→ WORK TASK 1
Copy everything from "The options rapidly" down to "found Blue Lagoon." in the Canouan travel passage.
→ WORK TASK 2
In the Canouan travel passage, who leads the staff and guest-services team at the resort?

→ DOCUMENT PASSAGE
======

The options rapidly narrowed down to the Sandy Lane, but the fear of having to dress like Michael Winner for lunch and dinner, let alone run into him or his lookalikes and just end up feeling like I was in post-climate-change-induced-polar-cap-meltdown London, kept me searching for an alternative. Finally, salvation came when a real Euro (read Belgian) friend suggested we look into the Raffles Resort on Canouan Island in the Grenadines, a quick hop away from Dr Moreau. It turns out we had found Blue Lagoon.

In spite of Barbados making us feel really wanted by keeping us for six hours in their lovely terminal owing to local flight delays (just to get us on the local rhythm), going to Canouan was an inspired, if lucky, choice. Besides having night landing, which avoided our spending a night in Barbados, it really has its own Blue Lagoon and a fabulous resort. The incredibly friendly staff and guest-services team, brilliantly led by Benjamin Simpao, the director of rooms, are there to anticipate all your whims.

======

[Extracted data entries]
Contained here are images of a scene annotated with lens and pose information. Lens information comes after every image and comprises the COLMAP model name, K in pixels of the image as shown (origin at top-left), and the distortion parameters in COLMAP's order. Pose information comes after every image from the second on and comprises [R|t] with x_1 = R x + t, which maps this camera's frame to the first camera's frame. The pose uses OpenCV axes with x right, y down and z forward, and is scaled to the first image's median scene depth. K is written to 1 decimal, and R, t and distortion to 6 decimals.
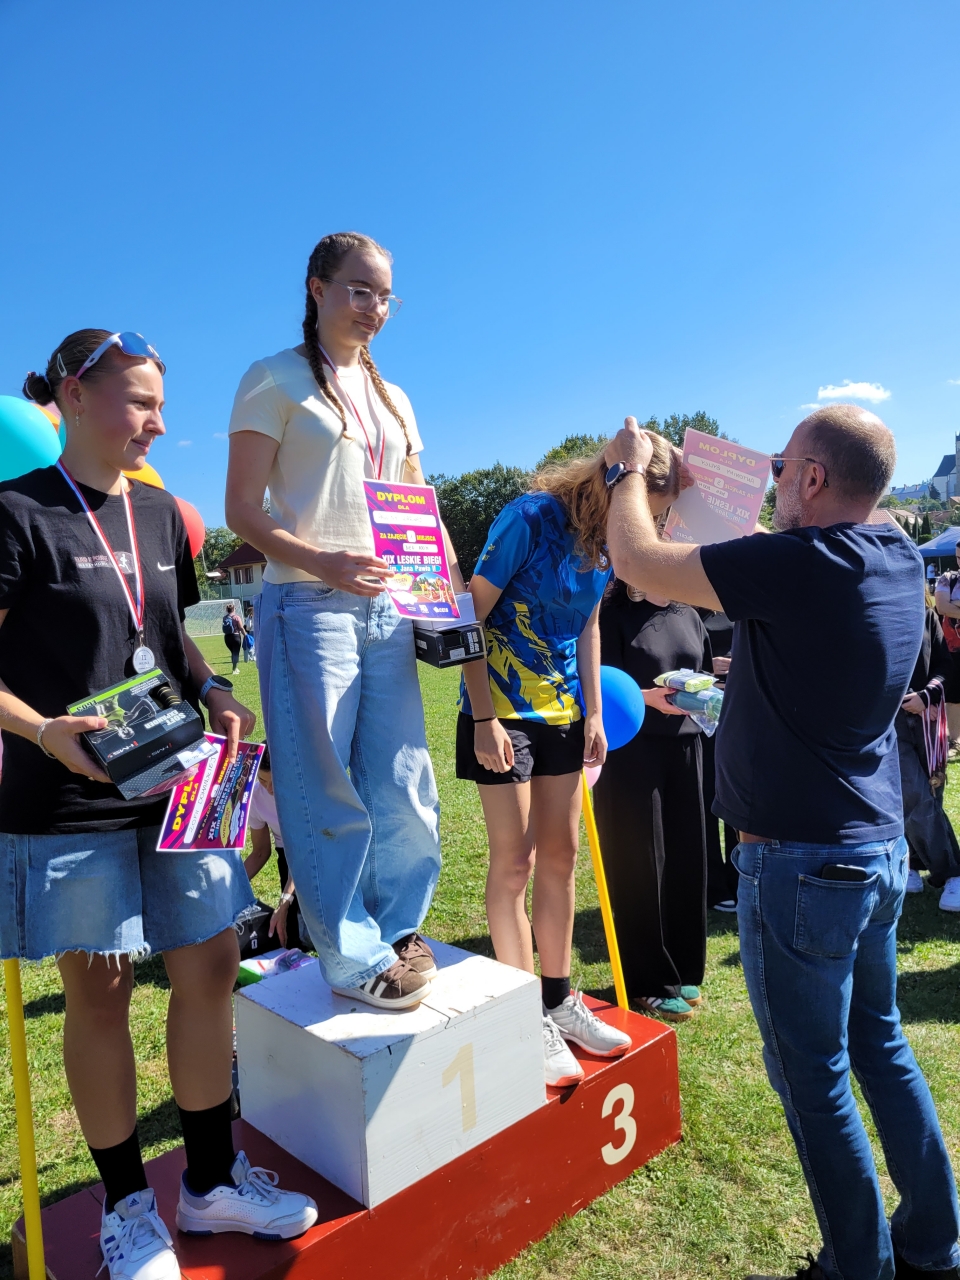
lens RADIAL K [[925.9, 0, 502.7], [0, 925.9, 623.7], [0, 0, 1]] dist [0.030794, -0.035944]
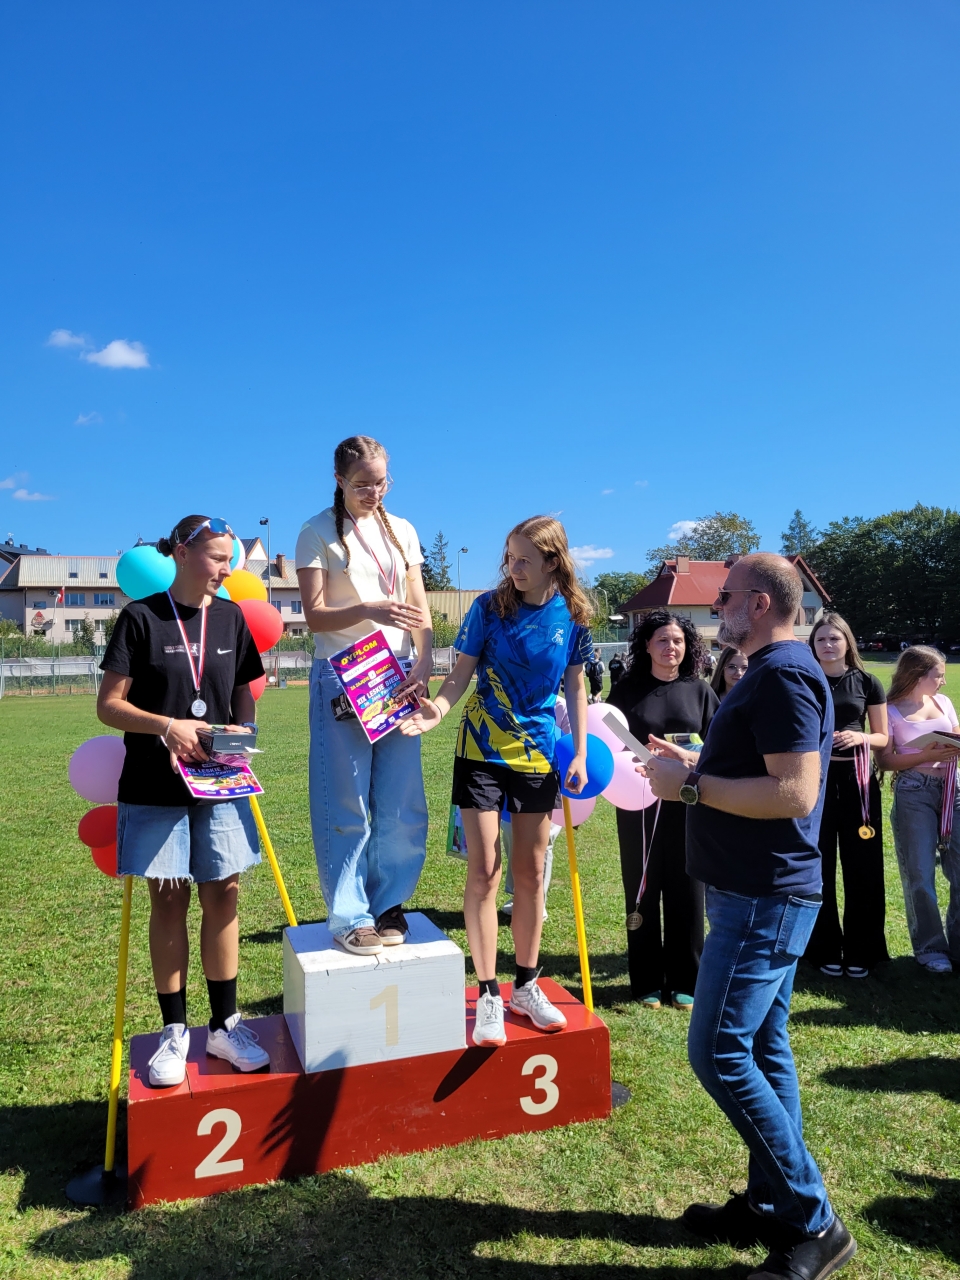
lens RADIAL K [[954.6, 0, 545.1], [0, 954.6, 633.6], [0, 0, 1]] dist [0.129887, -0.204132]
pose [[0.912767, 0.032250, -0.407206, 0.737153], [-0.046011, 0.998652, -0.024043, -0.067101], [0.405881, 0.040682, 0.913020, -0.292389]]
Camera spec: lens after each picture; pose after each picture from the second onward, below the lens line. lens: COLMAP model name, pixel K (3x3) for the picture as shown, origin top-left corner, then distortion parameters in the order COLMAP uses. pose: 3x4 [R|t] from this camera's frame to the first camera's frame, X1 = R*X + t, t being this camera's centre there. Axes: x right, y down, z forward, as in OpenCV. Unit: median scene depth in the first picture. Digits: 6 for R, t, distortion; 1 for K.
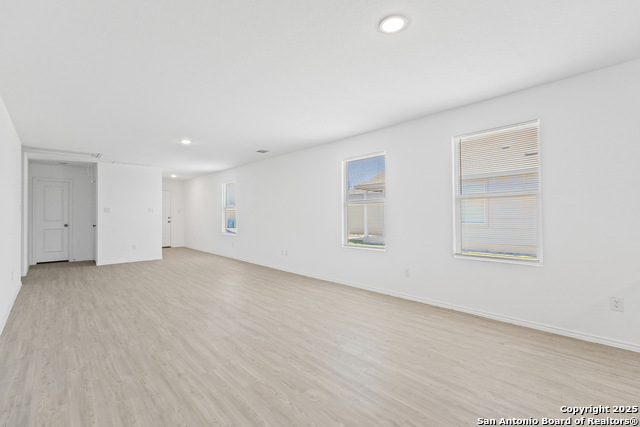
lens RADIAL K [[293.3, 0, 320.8], [0, 293.3, 212.6], [0, 0, 1]] dist [0.001770, 0.000136]
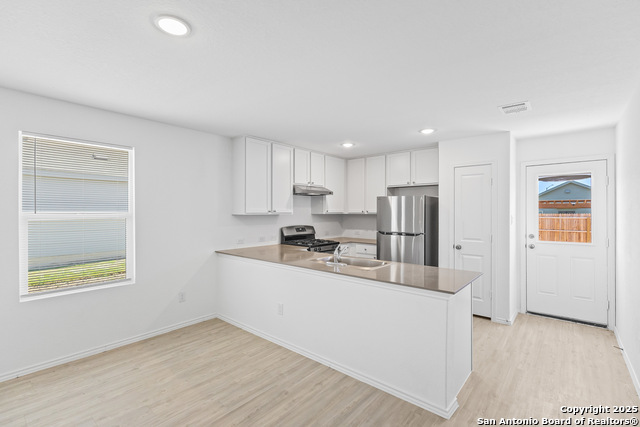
lens RADIAL K [[293.3, 0, 320.2], [0, 293.3, 213.1], [0, 0, 1]] dist [0.001770, 0.000136]
pose [[-0.123460, 0.003595, 0.992343, -0.414453], [-0.006274, 0.999971, -0.004404, -0.077093], [-0.992330, -0.006769, -0.123434, 0.458534]]
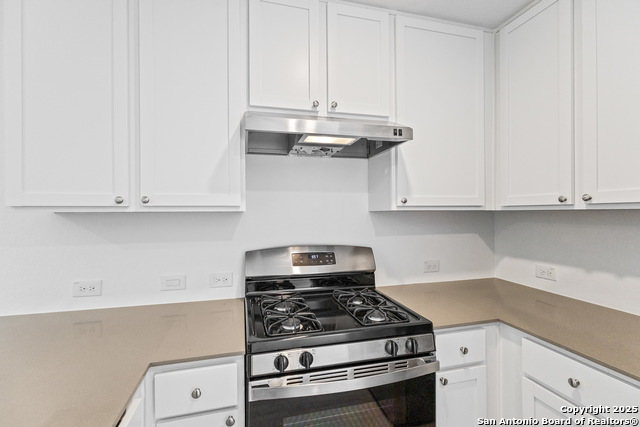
lens RADIAL K [[293.3, 0, 319.5], [0, 293.3, 211.6], [0, 0, 1]] dist [0.001770, 0.000136]
pose [[0.469676, 0.008556, 0.882797, 0.809674], [-0.003071, 0.999963, -0.008058, -0.071987], [-0.882833, 0.001074, 0.469685, 0.081760]]
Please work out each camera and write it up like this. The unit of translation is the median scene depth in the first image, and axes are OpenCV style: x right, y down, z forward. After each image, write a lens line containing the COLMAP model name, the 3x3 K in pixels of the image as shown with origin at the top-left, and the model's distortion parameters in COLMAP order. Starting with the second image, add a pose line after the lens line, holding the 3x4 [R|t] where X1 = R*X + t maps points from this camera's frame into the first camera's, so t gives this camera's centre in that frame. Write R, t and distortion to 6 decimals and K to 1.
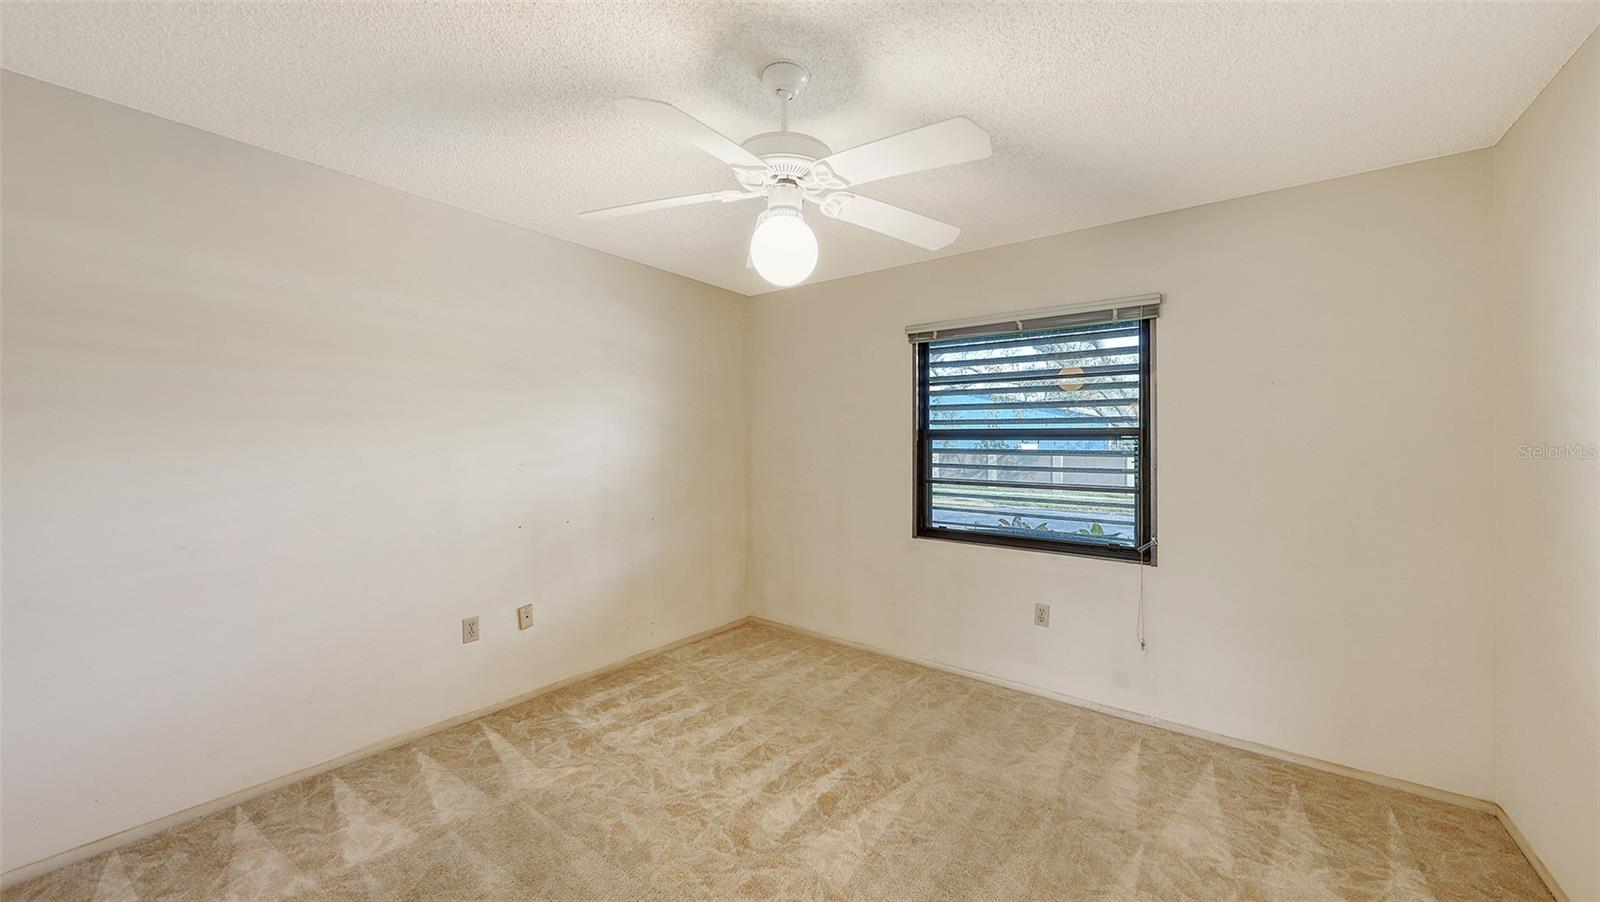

======

→ WRITTEN ANSWER 1
The options rapidly narrowed down to the Sandy Lane, but the fear of having to dress like Michael Winner for lunch and dinner, let alone run into him or his lookalikes and just end up feeling like I was in post-climate-change-induced-polar-cap-meltdown London, kept me searching for an alternative. Finally, salvation came when a real Euro (read Belgian) friend suggested we look into the Raffles Resort on Canouan Island in the Grenadines, a quick hop away from Dr Moreau. It turns out we had found Blue Lagoon.

→ WRITTEN ANSWER 2
Benjamin Simpao, the director of rooms.